• [EXCERPT PROVIDED]
________
The subjective data collected was also used to evaluate six popular objective video quality metrics (see Section 5.3), including PSNR, Structural Similarity Index (SSIM) [Wang et al. (2004)], multi-scale SSIM (MS-SSIM) [Wang et al. (2003)], VIF [Sheikh et al. (2005)], Visual Signal-to-Noise Ratio (VSNR) [Chandler and Hemami (2007)], and VMAF [Li et al. (2016)]. According to the recommendation the bias was only removed from the opinion scores for the subjective comparison of the codecs. For the objective comparison, the raw opinion scores were utilized. Following the procedure in Video Quality Experts Group (2000), their quality indices and the subjective DMOS were fitted based on a weighted least-squares approach using a logistic fitting function for three different resolution groups. The correlation performance of these quality metrics was assessed using four correlation statistics, the Spearman Rank Order Correlation Coefficient (SROCC), the Linear Correlation Coefficient (LCC), the Outlier Ratio (OR) and the Root Mean Squared Error (RMSE). The definitions of these parameters can be found in Video Quality Experts Group (2000).

Finally, the computational complexity of the three tested encoders was calculated and normalised to HEVC HM for Resolution Group A and B (see Section 5.4). They were executed on the CPU nodes of a shared cluster, Blue Crystal Phase 3, of the Advanced Computing Research Centre, University of Bristol (2021). Each node has 16 6E2.6 GHz SandyBridge cores and 64 GB RAM.

5.1 Results Based on Objective Quality Assessment

Table 5 summarises the Bjøntegaard Delta measurements (BD-rate) of AOM AV1 (for three resolution groups) and VVC VTM (for Resolution Group A and B only) compared with HEVC HM, based on both PSNR and VMAF. For the tested codec versions and configurations, it can be observed that AV1 achieves an average bit rate saving of 7.3% against HEVC HM for the UHD test content assessed by PSNR, and this figure reduces (3.8%) at HD resolution. When VMAF is employed for quality assessment, the coding gains of AV1 over HM are slightly higher, averaging 8.6 and 5.0% for UHD and HD respectively. Comparing to AV1, VTM provides significant bit rate savings for both HD and UHD test content, with average BD-rate values between −27% and −30% for PSNR and VMAF. For resolution group C, where VMAF-based DO was applied for HM and AV1, the coding gain achieved by AV1 is 6.3% (over HM) assessed by VMAF, while there is a BD-rate (1.8%) loss when PSNR is employed. In overall conclusion, the performance of AV1 makes a small improvement over HM on the test content, and both AV1 and HM perform (significantly) worse than VTM.

TABLE 5

TABLE 5. Codec comparison results based on PSNR and VMAF quality metrics. Here Bjøntegaard Delta Bjøntegaard (2001) measurements (BD-rate) were employed, and HEVC HM was used as benchmark.
________
• [BRIEF A]
Answer these questions using the codec comparison excerpt:
(i) How many objective video quality metrics were evaluated?
(ii) How much RAM does each cluster node have?
(iii) What average bit rate saving does AV1 achieve against HEVC HM for the UHD test content assessed by PSNR?
• [BRIEF B] Edit the codec comparison excerpt from "TABLE 5. Codec" up to and including "used as benchmark.", changing "benchmark" to "reference".
Rely only on the codec comparison excerpt.

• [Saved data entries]
________
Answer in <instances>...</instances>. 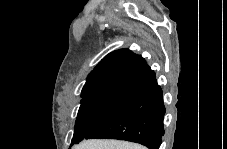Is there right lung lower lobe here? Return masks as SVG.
I'll list each match as a JSON object with an SVG mask.
<instances>
[{
    "instance_id": "98d812e1",
    "label": "right lung lower lobe",
    "mask_w": 227,
    "mask_h": 149,
    "mask_svg": "<svg viewBox=\"0 0 227 149\" xmlns=\"http://www.w3.org/2000/svg\"><path fill=\"white\" fill-rule=\"evenodd\" d=\"M163 93L155 77L137 88L130 100L86 139H119L158 149L164 135Z\"/></svg>"
}]
</instances>
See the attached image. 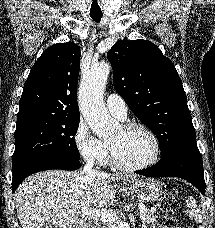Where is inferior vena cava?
Segmentation results:
<instances>
[{
	"mask_svg": "<svg viewBox=\"0 0 215 228\" xmlns=\"http://www.w3.org/2000/svg\"><path fill=\"white\" fill-rule=\"evenodd\" d=\"M94 164H95L94 158H89L81 174H83V176H86V178H94V176H102L103 172H98V170H94Z\"/></svg>",
	"mask_w": 215,
	"mask_h": 228,
	"instance_id": "obj_1",
	"label": "inferior vena cava"
}]
</instances>
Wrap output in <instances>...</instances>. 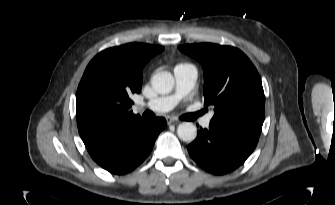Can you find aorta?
I'll return each instance as SVG.
<instances>
[{
    "mask_svg": "<svg viewBox=\"0 0 335 205\" xmlns=\"http://www.w3.org/2000/svg\"><path fill=\"white\" fill-rule=\"evenodd\" d=\"M151 84L157 93L167 94L172 91L175 80L170 72L162 71L152 77ZM177 135L182 141L191 142L197 136V128L191 122H183L177 128Z\"/></svg>",
    "mask_w": 335,
    "mask_h": 205,
    "instance_id": "aorta-1",
    "label": "aorta"
}]
</instances>
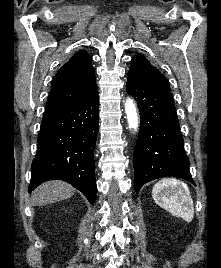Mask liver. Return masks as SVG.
<instances>
[{"instance_id":"liver-1","label":"liver","mask_w":221,"mask_h":268,"mask_svg":"<svg viewBox=\"0 0 221 268\" xmlns=\"http://www.w3.org/2000/svg\"><path fill=\"white\" fill-rule=\"evenodd\" d=\"M75 188L63 181H49L40 185L32 194L31 204L42 206L70 198Z\"/></svg>"}]
</instances>
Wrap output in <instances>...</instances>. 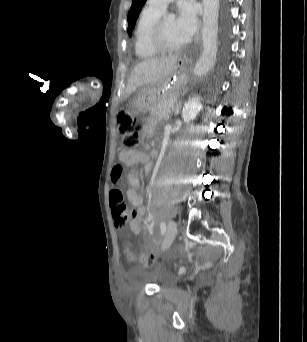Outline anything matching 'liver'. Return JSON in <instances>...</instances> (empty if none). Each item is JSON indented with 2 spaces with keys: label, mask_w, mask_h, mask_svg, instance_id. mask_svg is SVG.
<instances>
[{
  "label": "liver",
  "mask_w": 307,
  "mask_h": 342,
  "mask_svg": "<svg viewBox=\"0 0 307 342\" xmlns=\"http://www.w3.org/2000/svg\"><path fill=\"white\" fill-rule=\"evenodd\" d=\"M178 56L163 58H147L134 66L124 90L125 98H129L141 86H159L173 72Z\"/></svg>",
  "instance_id": "liver-1"
}]
</instances>
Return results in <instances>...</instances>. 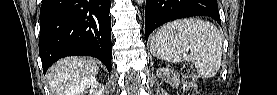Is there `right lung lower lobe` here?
Masks as SVG:
<instances>
[{"instance_id": "obj_1", "label": "right lung lower lobe", "mask_w": 277, "mask_h": 95, "mask_svg": "<svg viewBox=\"0 0 277 95\" xmlns=\"http://www.w3.org/2000/svg\"><path fill=\"white\" fill-rule=\"evenodd\" d=\"M110 0H43L39 55L44 74L58 59L86 55L111 71Z\"/></svg>"}]
</instances>
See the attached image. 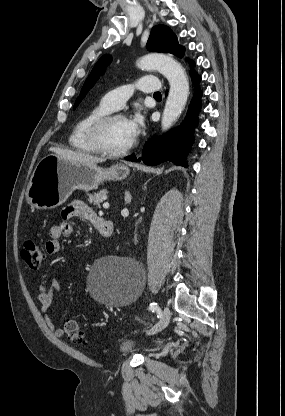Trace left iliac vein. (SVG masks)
<instances>
[{"mask_svg": "<svg viewBox=\"0 0 285 416\" xmlns=\"http://www.w3.org/2000/svg\"><path fill=\"white\" fill-rule=\"evenodd\" d=\"M169 321L170 309L168 306H165L160 321L152 329H150V333L155 334L162 331L168 325Z\"/></svg>", "mask_w": 285, "mask_h": 416, "instance_id": "obj_1", "label": "left iliac vein"}]
</instances>
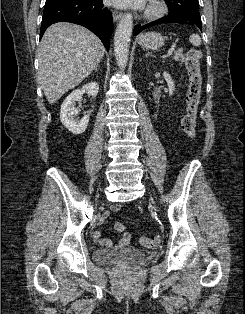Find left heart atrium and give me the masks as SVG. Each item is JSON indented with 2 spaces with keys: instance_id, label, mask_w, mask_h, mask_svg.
Wrapping results in <instances>:
<instances>
[{
  "instance_id": "39dd6f15",
  "label": "left heart atrium",
  "mask_w": 245,
  "mask_h": 314,
  "mask_svg": "<svg viewBox=\"0 0 245 314\" xmlns=\"http://www.w3.org/2000/svg\"><path fill=\"white\" fill-rule=\"evenodd\" d=\"M112 5L119 6V7H125L128 5H136V6H142L144 3V0H108Z\"/></svg>"
}]
</instances>
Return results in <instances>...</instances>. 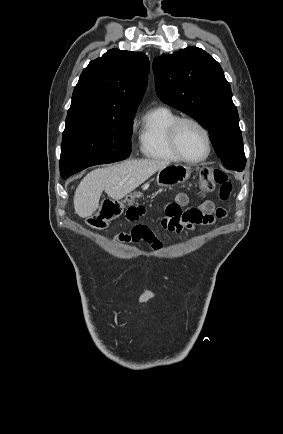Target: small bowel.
I'll return each mask as SVG.
<instances>
[{
    "mask_svg": "<svg viewBox=\"0 0 283 434\" xmlns=\"http://www.w3.org/2000/svg\"><path fill=\"white\" fill-rule=\"evenodd\" d=\"M189 204V197L179 193L175 200L165 204L162 227L171 232H181L184 229L193 230L197 225H211L217 219L225 216L222 208L214 209L212 202L202 200L197 207L184 209ZM146 213L144 205L137 203L131 205L126 211L128 221H137ZM116 240L121 242L147 241L154 250L161 248V242L151 229L145 225H136L129 232L120 233Z\"/></svg>",
    "mask_w": 283,
    "mask_h": 434,
    "instance_id": "small-bowel-1",
    "label": "small bowel"
}]
</instances>
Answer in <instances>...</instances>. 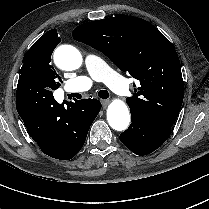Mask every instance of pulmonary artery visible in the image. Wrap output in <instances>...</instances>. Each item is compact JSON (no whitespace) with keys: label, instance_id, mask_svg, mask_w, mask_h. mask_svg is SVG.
<instances>
[{"label":"pulmonary artery","instance_id":"e3ab8cb5","mask_svg":"<svg viewBox=\"0 0 209 209\" xmlns=\"http://www.w3.org/2000/svg\"><path fill=\"white\" fill-rule=\"evenodd\" d=\"M85 69V74L67 82V91L84 92L89 90L94 82H106L117 95L129 92L127 85L99 55L86 53Z\"/></svg>","mask_w":209,"mask_h":209}]
</instances>
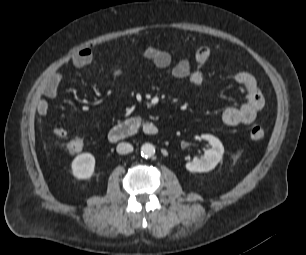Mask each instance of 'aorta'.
<instances>
[{"label":"aorta","instance_id":"obj_1","mask_svg":"<svg viewBox=\"0 0 306 255\" xmlns=\"http://www.w3.org/2000/svg\"><path fill=\"white\" fill-rule=\"evenodd\" d=\"M155 154V147L150 143H145L141 146V155L145 158H151Z\"/></svg>","mask_w":306,"mask_h":255}]
</instances>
________
• [EXERCISE RESPONSE A]
(i) Six.
(ii) 64 GB.
(iii) 7.3%.

• [EXERCISE RESPONSE B]
TABLE 5. Codec comparison results based on PSNR and VMAF quality metrics. Here Bjøntegaard Delta Bjøntegaard (2001) measurements (BD-rate) were employed, and HEVC HM was used as reference.